> **Problem to solve**:
Copy the entries word for word. Keep the pictures out.
========
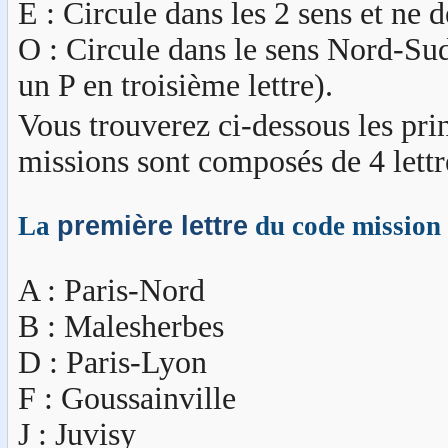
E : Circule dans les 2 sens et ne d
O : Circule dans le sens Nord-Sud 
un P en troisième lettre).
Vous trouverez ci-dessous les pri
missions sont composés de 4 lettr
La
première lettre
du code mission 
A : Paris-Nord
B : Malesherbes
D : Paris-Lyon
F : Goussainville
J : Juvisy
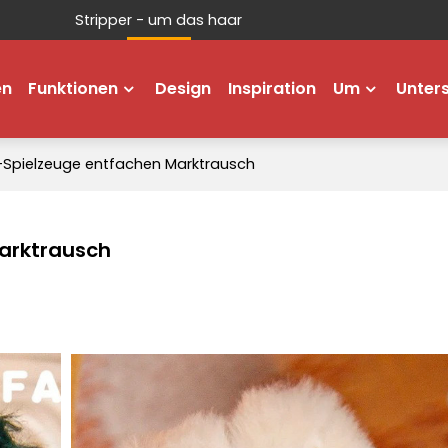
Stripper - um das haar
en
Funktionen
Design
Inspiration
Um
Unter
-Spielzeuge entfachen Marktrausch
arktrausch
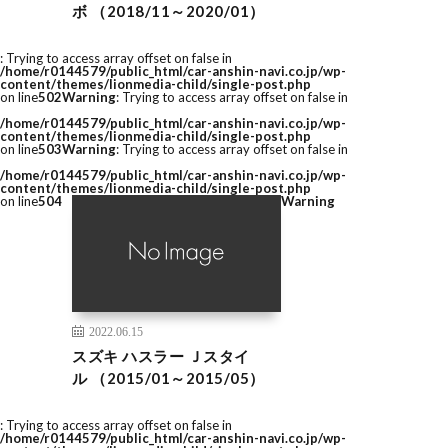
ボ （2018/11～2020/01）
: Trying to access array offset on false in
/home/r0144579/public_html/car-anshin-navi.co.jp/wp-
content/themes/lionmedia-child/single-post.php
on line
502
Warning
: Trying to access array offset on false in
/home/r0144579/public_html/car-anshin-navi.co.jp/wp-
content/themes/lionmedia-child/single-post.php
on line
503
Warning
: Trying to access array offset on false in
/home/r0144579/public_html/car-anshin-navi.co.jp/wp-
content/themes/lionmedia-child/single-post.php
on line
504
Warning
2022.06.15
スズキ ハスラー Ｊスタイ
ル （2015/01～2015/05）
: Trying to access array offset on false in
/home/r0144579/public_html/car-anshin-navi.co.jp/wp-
========
> **Response area**:
E : Circule dans les 2 sens et ne d
O : Circule dans le sens Nord-Sud 
un P en troisième lettre).
Vous trouverez ci-dessous les pri
missions sont composés de 4 lettr
La
première lettre
du code mission 
A : Paris-Nord
B : Malesherbes
D : Paris-Lyon
F : Goussainville
J : Juvisy
Stripper - um das haar
en
Funktionen
Design
Inspiration
Um
Unter
-Spielzeuge entfachen Marktrausch
arktrausch
ボ （2018/11～2020/01）
: Trying to access array offset on false in
/home/r0144579/public_html/car-anshin-navi.co.jp/wp-
content/themes/lionmedia-child/single-post.php
on line
502
Warning
: Trying to access array offset on false in
/home/r0144579/public_html/car-anshin-navi.co.jp/wp-
content/themes/lionmedia-child/single-post.php
on line
503
Warning
: Trying to access array offset on false in
/home/r0144579/public_html/car-anshin-navi.co.jp/wp-
content/themes/lionmedia-child/single-post.php
on line
504
Warning
2022.06.15
スズキ ハスラー Ｊスタイ
ル （2015/01～2015/05）
: Trying to access array offset on false in
/home/r0144579/public_html/car-anshin-navi.co.jp/wp-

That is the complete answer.